Sorry for the lack of updates. School is obviously making me more busy than summer ever did to me. But forgive me if my first post in weeks will sound like a whiny one.
Okay, so I hate it. I hate my classmates and I question the ones I consider my friends there. Academically, I'm doing okay but I could do better. 18/35 in a quiz is technically a fail for me. I remember during my first day of school, I had so much homework to do that I had to sleep at 1 AM that night. Also, there goes being the smartest in class last year: I'm classmates with other honor roll students so the competition is tough if I want to be ahead of them this year.
I still get bullied and I hate it that people don't take me seriously in class. It's like, when I try to talk to them decently, they say silly and annoying things or maybe they just nod like they get it when I can tell every word I tell them just escapes their ears. Ugh.
I also hate it that I am not technically batch mates let alone classmates with my friends. I can tell they feel a bit bummed about my move to another batch. I try to hang out with them as much as I can, but I somehow feel the distance already.
But what I hate the most is that I am classmates with the one guy I am trying to forget.
I had a huge crush on this guy for so long so imagine how heartbreaking it was when I had to stop liking him since I hate that he never knew how I felt and he also liked another girl. I think I've spoken about him here a few times. I tried to get over him over the summer and I succeeded....or so I thought when I first saw him in school this school year.
At first, I was a bit nervous that he would be my classmate and he actually was. Then I thought, for old time's sake, I will try to get to know this guy since I've always wanted to know what was beneath those good looks and quite demeanor. Not that I like him; I've heard too much negatives about him and I just want to know if what they say is true. He seemed like a nice guy to be friends with compared to the rowdy bullies in my class.

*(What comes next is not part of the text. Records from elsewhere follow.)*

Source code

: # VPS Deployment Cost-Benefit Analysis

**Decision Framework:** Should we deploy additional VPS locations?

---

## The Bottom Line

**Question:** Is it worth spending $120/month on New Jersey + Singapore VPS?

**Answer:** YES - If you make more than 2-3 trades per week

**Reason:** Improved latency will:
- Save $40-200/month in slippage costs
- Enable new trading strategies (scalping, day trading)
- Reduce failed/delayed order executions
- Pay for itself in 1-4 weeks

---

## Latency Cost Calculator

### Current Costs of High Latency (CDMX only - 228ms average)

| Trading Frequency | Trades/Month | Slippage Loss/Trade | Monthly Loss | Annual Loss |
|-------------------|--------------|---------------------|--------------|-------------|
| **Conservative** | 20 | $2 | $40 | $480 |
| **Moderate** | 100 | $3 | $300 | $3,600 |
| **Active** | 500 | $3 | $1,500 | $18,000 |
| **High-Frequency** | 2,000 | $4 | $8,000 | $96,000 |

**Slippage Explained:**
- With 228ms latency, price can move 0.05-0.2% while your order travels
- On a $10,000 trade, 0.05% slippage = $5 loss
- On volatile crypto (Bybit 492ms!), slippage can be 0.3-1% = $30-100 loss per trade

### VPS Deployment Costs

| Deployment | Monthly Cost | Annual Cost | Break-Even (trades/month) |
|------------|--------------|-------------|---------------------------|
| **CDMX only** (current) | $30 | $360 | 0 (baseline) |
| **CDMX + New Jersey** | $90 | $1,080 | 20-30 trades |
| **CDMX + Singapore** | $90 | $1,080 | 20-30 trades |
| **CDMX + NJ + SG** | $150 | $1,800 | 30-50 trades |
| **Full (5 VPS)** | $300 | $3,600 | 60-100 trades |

And he actually is. We don't talk as much as he talks to his friends more, but every exchange I had with him was relevant. I swoon over his manners. I secretly feel kilig when his name gets called in class. I look at him a lot and just like observing him(creepy, I know). I like that I managed to make him laugh or smile a few times since he looks so serious all the time. I love it when he says "Hi Gillian". My neck hairs stand when I see him look at me out of the blue.
It seems like bullies and nerds are not just the problems I expected to deal with before I entered school. It looks like my heart will be a part of them........and I don't want it to again.